PROBLEM TO WORK ON: Line count for "shoulder": give how many lines in the data below contain it, with no other words.
WORKING DATA Block Start
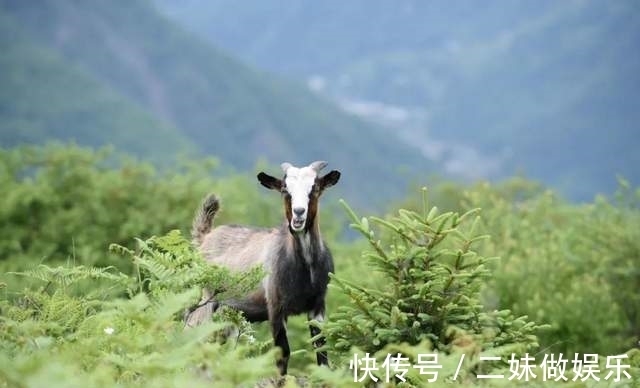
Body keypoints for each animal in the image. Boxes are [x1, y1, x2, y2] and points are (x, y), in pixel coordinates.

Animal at [184, 161, 340, 376]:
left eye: (314, 188)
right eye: (285, 190)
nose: (299, 213)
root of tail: (205, 238)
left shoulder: (317, 305)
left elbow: (321, 352)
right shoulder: (275, 306)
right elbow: (282, 353)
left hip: (229, 313)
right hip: (205, 301)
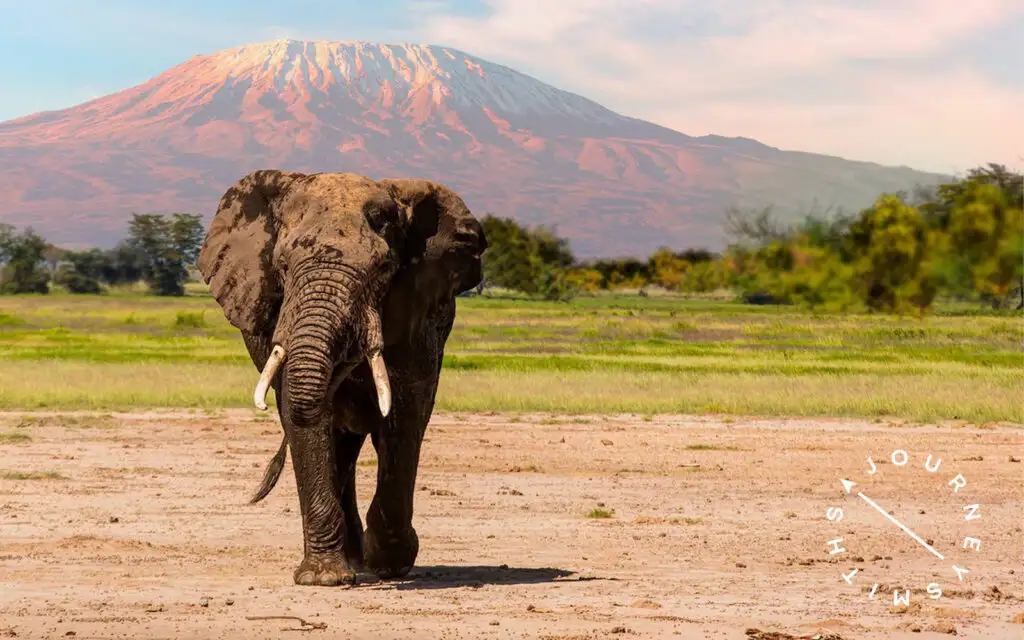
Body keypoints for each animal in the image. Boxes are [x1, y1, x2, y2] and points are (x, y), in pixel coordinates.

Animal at [200, 168, 491, 585]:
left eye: (383, 270)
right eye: (282, 267)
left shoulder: (418, 313)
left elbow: (404, 413)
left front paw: (389, 562)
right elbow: (300, 407)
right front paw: (323, 579)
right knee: (339, 441)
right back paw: (351, 558)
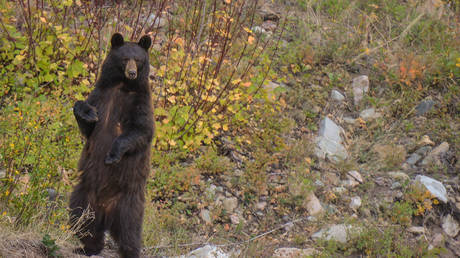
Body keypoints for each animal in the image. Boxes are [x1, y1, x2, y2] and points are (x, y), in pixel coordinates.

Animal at [70, 32, 155, 258]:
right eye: (125, 58)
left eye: (139, 60)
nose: (132, 72)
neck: (121, 86)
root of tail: (106, 212)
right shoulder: (101, 95)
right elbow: (88, 124)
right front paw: (86, 113)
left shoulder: (140, 102)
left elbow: (140, 131)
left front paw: (112, 154)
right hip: (83, 194)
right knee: (81, 220)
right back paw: (87, 247)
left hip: (128, 202)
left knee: (129, 231)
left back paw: (130, 252)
WORKING DATA Block End
EXERCISE RESULT: 5